Elsewhither
I've come to the very end, the part of the vacation where I start to relax--Rm. 17, The Traveler Inn, Mount Shasta, Ca.
Not that the time in Wyoming and in Portland wasn't relaxing, but it wasn't.
There was an NBA championship to contend with, a bicycle accident I was unprepared for, "The Mayor of Casterbridge" by Thomas Hardy, and my own recalcitrant novel that I'd written Forewards and Backwards hoping to finally find the Center.
Nothing much happened, though I did buy a house in Portland.
Then Something of a spiritual breakthrough occurred the other night in a small hotel room in Mt. Shasta on my way home.

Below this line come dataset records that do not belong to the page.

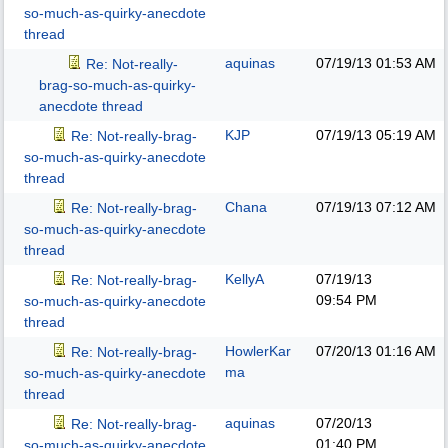
so-much-as-quirky-anecdote
thread
aquinas
07/19/13
01:53 AM
Re: Not-really-
brag-so-much-as-quirky-
anecdote thread
KJP
07/19/13
05:19 AM
Re: Not-really-brag-
so-much-as-quirky-anecdote
thread
Chana
07/19/13
07:12 AM
Re: Not-really-brag-
so-much-as-quirky-anecdote
thread
KellyA
07/19/13
Re: Not-really-brag-
09:54 PM
so-much-as-quirky-anecdote
thread
HowlerKar
07/20/13
01:16 AM
Re: Not-really-brag-
ma
so-much-as-quirky-anecdote
thread
aquinas
07/20/13
Re: Not-really-brag-
01:40 PM
so-much-as-quirky-anecdote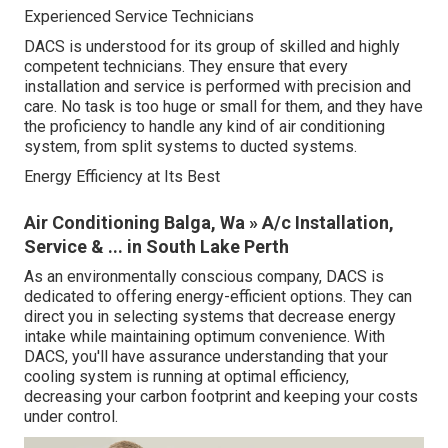
Experienced Service Technicians
DACS is understood for its group of skilled and highly
competent technicians. They ensure that every
installation and service is performed with precision and
care. No task is too huge or small for them, and they have
the proficiency to handle any kind of air conditioning
system, from split systems to ducted systems.
Energy Efficiency at Its Best
Air Conditioning Balga, Wa » A/c Installation,
Service & ... in South Lake Perth
As an environmentally conscious company, DACS is
dedicated to offering energy-efficient options. They can
direct you in selecting systems that decrease energy
intake while maintaining optimum convenience. With
DACS, you'll have assurance understanding that your
cooling system is running at optimal efficiency,
decreasing your carbon footprint and keeping your costs
under control.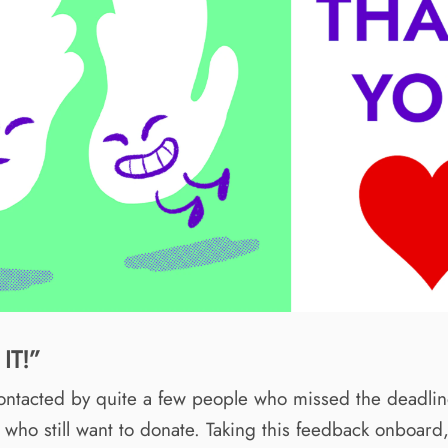
IT!”
ntacted by quite a few people who missed the deadline
who still want to donate. Taking this feedback onboar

I'd driven all day, from Portland south, and was unwinding from the road, soaking in a hot bath. Stretching my legs out in front of me until my toes touched the wall I was able to see clearly for the first time how much fun I've had with my body!
Forget the whole Mind/Body split, it doesn't exist, it was only a control technique in the first place.
Thrilled with the epiphany I unintentionally dropped the Hardy book in the water, a paperback edition I bought used, missing its first 108 pages. By this time I was on page 357, reading the passage where Hardy uses the word, "elsewhither," with a nod to James Joyce.
I know Hardy came before Joyce, but not that much before that either one of them couldn't have been influenced.
God I was tired of traveling! Of not knowing where things were, of putting things in the wrong places, of falling and getting up again, of eating in over priced restaurants where the chef uses too much salt.
All real literature is exhaustion, either of time, money, relationships etc. etc. The notion explains why some novels never end and others end too soon.